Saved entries
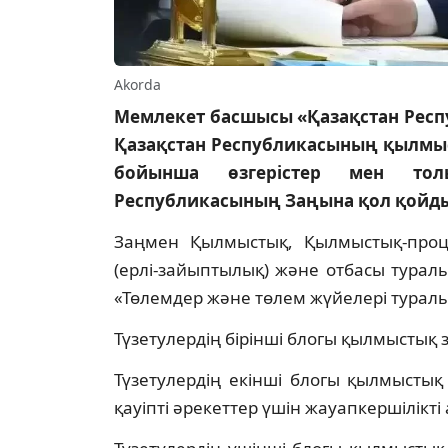
Akorda
Мемлекет басшысы «Қазақстан Респ
Қазақстан Республикасының қылмы
бойынша өзгерістер мен толы
Республикасының Заңына қол қойд
Заңмен Қылмыстық, Қылмыстық-процес
(ерлі-зайыптылық) және отбасы туралы»
«Төлемдер және төлем жүйелері туралы» 
Түзетулердің бірінші блогы қылмыстық
Түзетулердің екінші блогы қылмыстық
қауіпті әрекеттер үшін жауапкершілікті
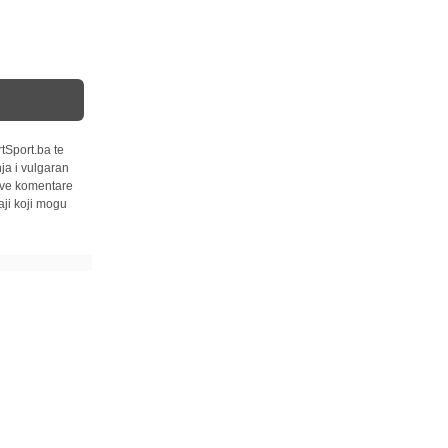
tSport.ba te
ja i vulgaran
 sve komentare
ji koji mogu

## TO DO
Would you copy out every line of the data above exactly, minus the pictures?

## SOLUTION TO THIS EXERCISE
Akorda
Мемлекет басшысы «Қазақстан Респ
Қазақстан Республикасының қылмы
бойынша өзгерістер мен толы
Республикасының Заңына қол қойд
Заңмен Қылмыстық, Қылмыстық-процес
(ерлі-зайыптылық) және отбасы туралы»
«Төлемдер және төлем жүйелері туралы» 
Түзетулердің бірінші блогы қылмыстық
Түзетулердің екінші блогы қылмыстық
қауіпті әрекеттер үшін жауапкершілікті
tSport.ba te
ja i vulgaran
 sve komentare
ji koji mogu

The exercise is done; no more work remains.